[Exercise instructions]:
Could you rewrite all of the rows below with every "Source code" replaced by "Source text" and nothing else changed? Leave the pictures out.

[Supplied data]:
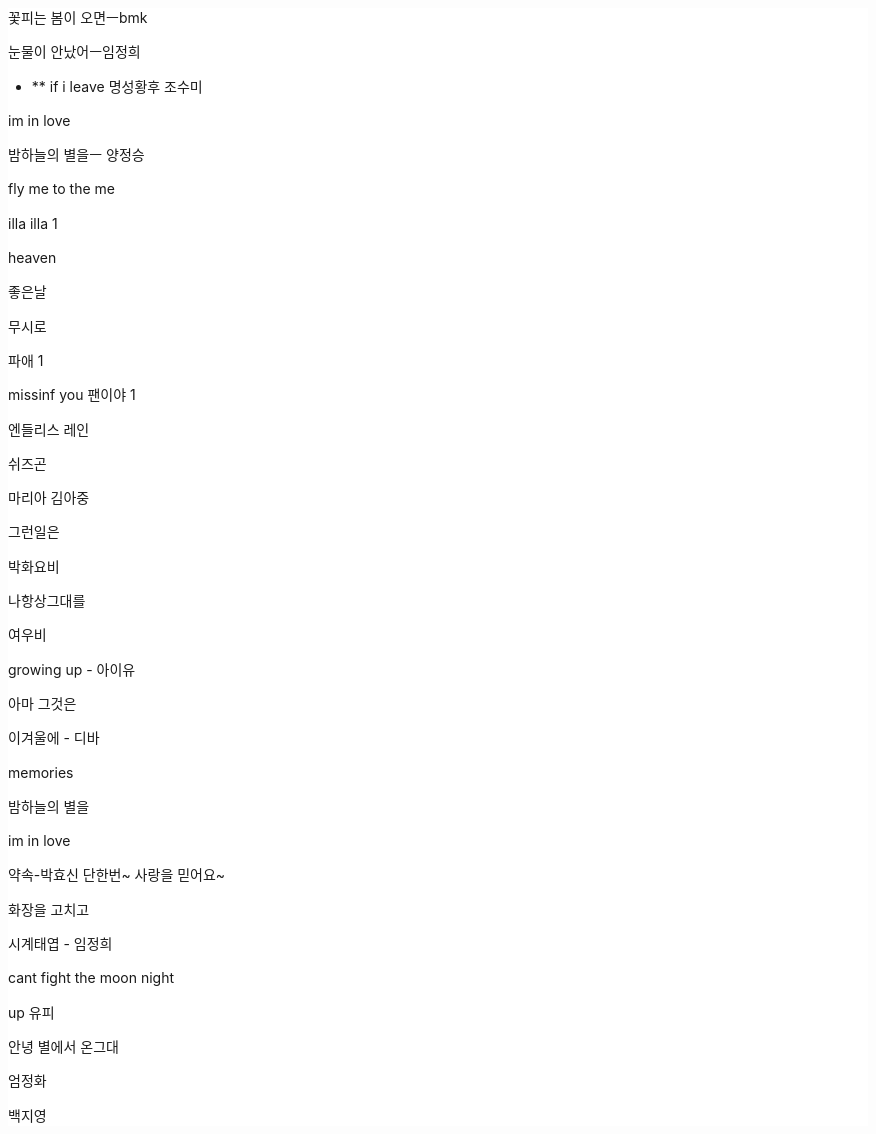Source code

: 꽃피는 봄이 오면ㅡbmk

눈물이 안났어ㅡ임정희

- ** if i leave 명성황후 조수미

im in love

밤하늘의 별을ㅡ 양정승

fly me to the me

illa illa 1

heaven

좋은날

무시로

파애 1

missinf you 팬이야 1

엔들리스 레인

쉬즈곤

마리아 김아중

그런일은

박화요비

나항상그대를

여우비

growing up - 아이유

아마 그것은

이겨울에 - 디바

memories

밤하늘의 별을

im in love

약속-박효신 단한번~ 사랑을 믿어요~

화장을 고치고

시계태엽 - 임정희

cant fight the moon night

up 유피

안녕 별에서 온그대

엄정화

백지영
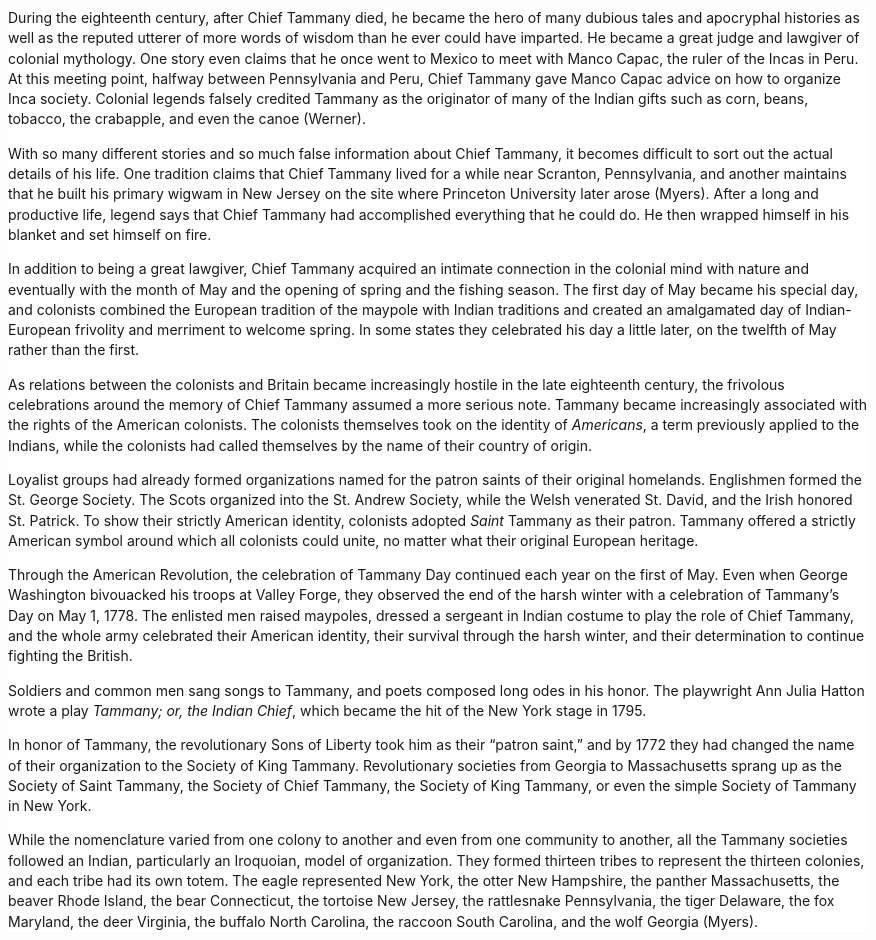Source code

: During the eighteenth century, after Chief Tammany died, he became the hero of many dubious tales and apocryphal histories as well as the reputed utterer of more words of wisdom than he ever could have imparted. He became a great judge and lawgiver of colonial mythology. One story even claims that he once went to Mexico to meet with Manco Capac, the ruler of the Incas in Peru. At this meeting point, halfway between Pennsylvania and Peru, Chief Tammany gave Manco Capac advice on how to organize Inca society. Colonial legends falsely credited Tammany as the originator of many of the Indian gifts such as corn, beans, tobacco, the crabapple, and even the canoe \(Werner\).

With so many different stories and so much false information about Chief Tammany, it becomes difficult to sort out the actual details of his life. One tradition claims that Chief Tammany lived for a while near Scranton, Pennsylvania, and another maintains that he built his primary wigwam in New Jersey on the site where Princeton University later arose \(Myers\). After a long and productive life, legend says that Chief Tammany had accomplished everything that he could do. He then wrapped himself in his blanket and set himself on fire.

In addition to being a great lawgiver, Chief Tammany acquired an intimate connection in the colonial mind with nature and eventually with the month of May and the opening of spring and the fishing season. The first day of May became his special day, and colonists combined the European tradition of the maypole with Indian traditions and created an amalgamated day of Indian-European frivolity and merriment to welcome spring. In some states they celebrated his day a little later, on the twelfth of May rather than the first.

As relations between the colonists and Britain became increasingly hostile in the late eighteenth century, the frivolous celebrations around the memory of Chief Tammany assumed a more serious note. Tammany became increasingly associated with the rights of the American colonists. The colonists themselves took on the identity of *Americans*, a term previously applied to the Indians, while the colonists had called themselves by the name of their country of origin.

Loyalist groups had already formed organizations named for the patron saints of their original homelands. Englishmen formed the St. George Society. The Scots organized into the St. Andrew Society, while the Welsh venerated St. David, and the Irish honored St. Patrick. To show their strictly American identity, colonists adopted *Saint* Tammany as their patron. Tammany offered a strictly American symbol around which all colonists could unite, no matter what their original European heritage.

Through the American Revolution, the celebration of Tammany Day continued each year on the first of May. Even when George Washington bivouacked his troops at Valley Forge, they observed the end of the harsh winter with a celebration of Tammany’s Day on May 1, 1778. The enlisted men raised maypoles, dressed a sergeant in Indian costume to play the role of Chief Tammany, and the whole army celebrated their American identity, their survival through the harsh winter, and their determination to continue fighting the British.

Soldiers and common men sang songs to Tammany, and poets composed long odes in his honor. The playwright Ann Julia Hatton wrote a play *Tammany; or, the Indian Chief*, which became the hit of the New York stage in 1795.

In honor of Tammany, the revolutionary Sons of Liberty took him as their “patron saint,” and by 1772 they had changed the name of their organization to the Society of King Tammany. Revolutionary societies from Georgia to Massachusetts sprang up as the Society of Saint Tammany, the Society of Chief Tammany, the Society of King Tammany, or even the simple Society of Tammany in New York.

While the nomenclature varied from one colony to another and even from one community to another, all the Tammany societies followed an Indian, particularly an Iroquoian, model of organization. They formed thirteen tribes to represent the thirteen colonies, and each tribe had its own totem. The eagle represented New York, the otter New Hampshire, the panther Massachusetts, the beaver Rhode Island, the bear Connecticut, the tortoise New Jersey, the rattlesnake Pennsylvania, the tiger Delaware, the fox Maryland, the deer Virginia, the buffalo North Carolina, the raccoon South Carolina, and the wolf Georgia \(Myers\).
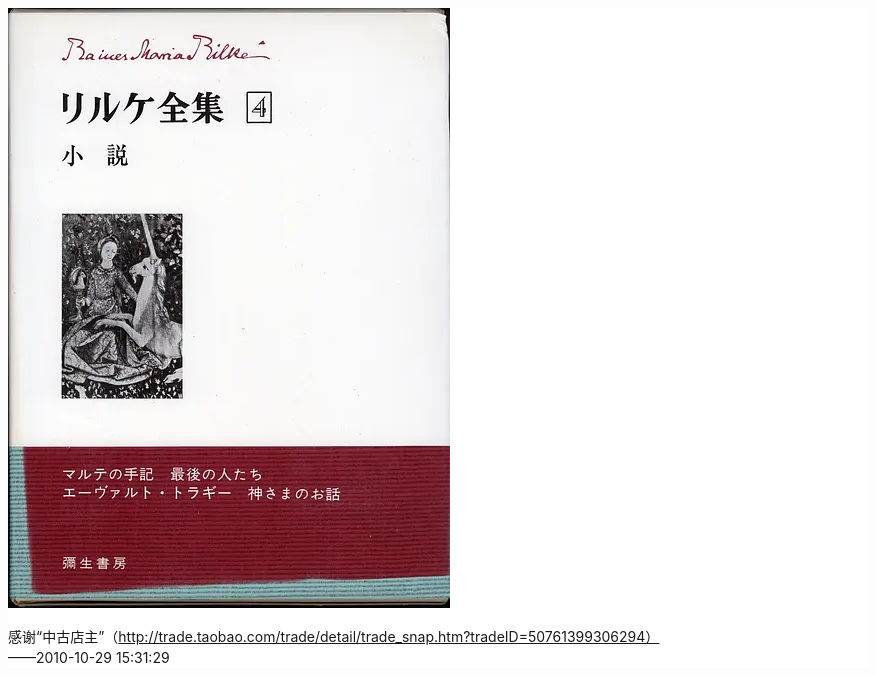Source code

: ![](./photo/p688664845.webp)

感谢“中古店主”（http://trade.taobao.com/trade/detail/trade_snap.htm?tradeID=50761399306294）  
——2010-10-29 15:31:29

[Output for this exercise]:
Source text

: 꽃피는 봄이 오면ㅡbmk

눈물이 안났어ㅡ임정희

- ** if i leave 명성황후 조수미

im in love

밤하늘의 별을ㅡ 양정승

fly me to the me

illa illa 1

heaven

좋은날

무시로

파애 1

missinf you 팬이야 1

엔들리스 레인

쉬즈곤

마리아 김아중

그런일은

박화요비

나항상그대를

여우비

growing up - 아이유

아마 그것은

이겨울에 - 디바

memories

밤하늘의 별을

im in love

약속-박효신 단한번~ 사랑을 믿어요~

화장을 고치고

시계태엽 - 임정희

cant fight the moon night

up 유피

안녕 별에서 온그대

엄정화

백지영
Source text

: During the eighteenth century, after Chief Tammany died, he became the hero of many dubious tales and apocryphal histories as well as the reputed utterer of more words of wisdom than he ever could have imparted. He became a great judge and lawgiver of colonial mythology. One story even claims that he once went to Mexico to meet with Manco Capac, the ruler of the Incas in Peru. At this meeting point, halfway between Pennsylvania and Peru, Chief Tammany gave Manco Capac advice on how to organize Inca society. Colonial legends falsely credited Tammany as the originator of many of the Indian gifts such as corn, beans, tobacco, the crabapple, and even the canoe \(Werner\).

With so many different stories and so much false information about Chief Tammany, it becomes difficult to sort out the actual details of his life. One tradition claims that Chief Tammany lived for a while near Scranton, Pennsylvania, and another maintains that he built his primary wigwam in New Jersey on the site where Princeton University later arose \(Myers\). After a long and productive life, legend says that Chief Tammany had accomplished everything that he could do. He then wrapped himself in his blanket and set himself on fire.

In addition to being a great lawgiver, Chief Tammany acquired an intimate connection in the colonial mind with nature and eventually with the month of May and the opening of spring and the fishing season. The first day of May became his special day, and colonists combined the European tradition of the maypole with Indian traditions and created an amalgamated day of Indian-European frivolity and merriment to welcome spring. In some states they celebrated his day a little later, on the twelfth of May rather than the first.

As relations between the colonists and Britain became increasingly hostile in the late eighteenth century, the frivolous celebrations around the memory of Chief Tammany assumed a more serious note. Tammany became increasingly associated with the rights of the American colonists. The colonists themselves took on the identity of *Americans*, a term previously applied to the Indians, while the colonists had called themselves by the name of their country of origin.

Loyalist groups had already formed organizations named for the patron saints of their original homelands. Englishmen formed the St. George Society. The Scots organized into the St. Andrew Society, while the Welsh venerated St. David, and the Irish honored St. Patrick. To show their strictly American identity, colonists adopted *Saint* Tammany as their patron. Tammany offered a strictly American symbol around which all colonists could unite, no matter what their original European heritage.

Through the American Revolution, the celebration of Tammany Day continued each year on the first of May. Even when George Washington bivouacked his troops at Valley Forge, they observed the end of the harsh winter with a celebration of Tammany’s Day on May 1, 1778. The enlisted men raised maypoles, dressed a sergeant in Indian costume to play the role of Chief Tammany, and the whole army celebrated their American identity, their survival through the harsh winter, and their determination to continue fighting the British.

Soldiers and common men sang songs to Tammany, and poets composed long odes in his honor. The playwright Ann Julia Hatton wrote a play *Tammany; or, the Indian Chief*, which became the hit of the New York stage in 1795.

In honor of Tammany, the revolutionary Sons of Liberty took him as their “patron saint,” and by 1772 they had changed the name of their organization to the Society of King Tammany. Revolutionary societies from Georgia to Massachusetts sprang up as the Society of Saint Tammany, the Society of Chief Tammany, the Society of King Tammany, or even the simple Society of Tammany in New York.

While the nomenclature varied from one colony to another and even from one community to another, all the Tammany societies followed an Indian, particularly an Iroquoian, model of organization. They formed thirteen tribes to represent the thirteen colonies, and each tribe had its own totem. The eagle represented New York, the otter New Hampshire, the panther Massachusetts, the beaver Rhode Island, the bear Connecticut, the tortoise New Jersey, the rattlesnake Pennsylvania, the tiger Delaware, the fox Maryland, the deer Virginia, the buffalo North Carolina, the raccoon South Carolina, and the wolf Georgia \(Myers\).
Source text

: ![](./photo/p688664845.webp)

感谢“中古店主”（http://trade.taobao.com/trade/detail/trade_snap.htm?tradeID=50761399306294）  
——2010-10-29 15:31:29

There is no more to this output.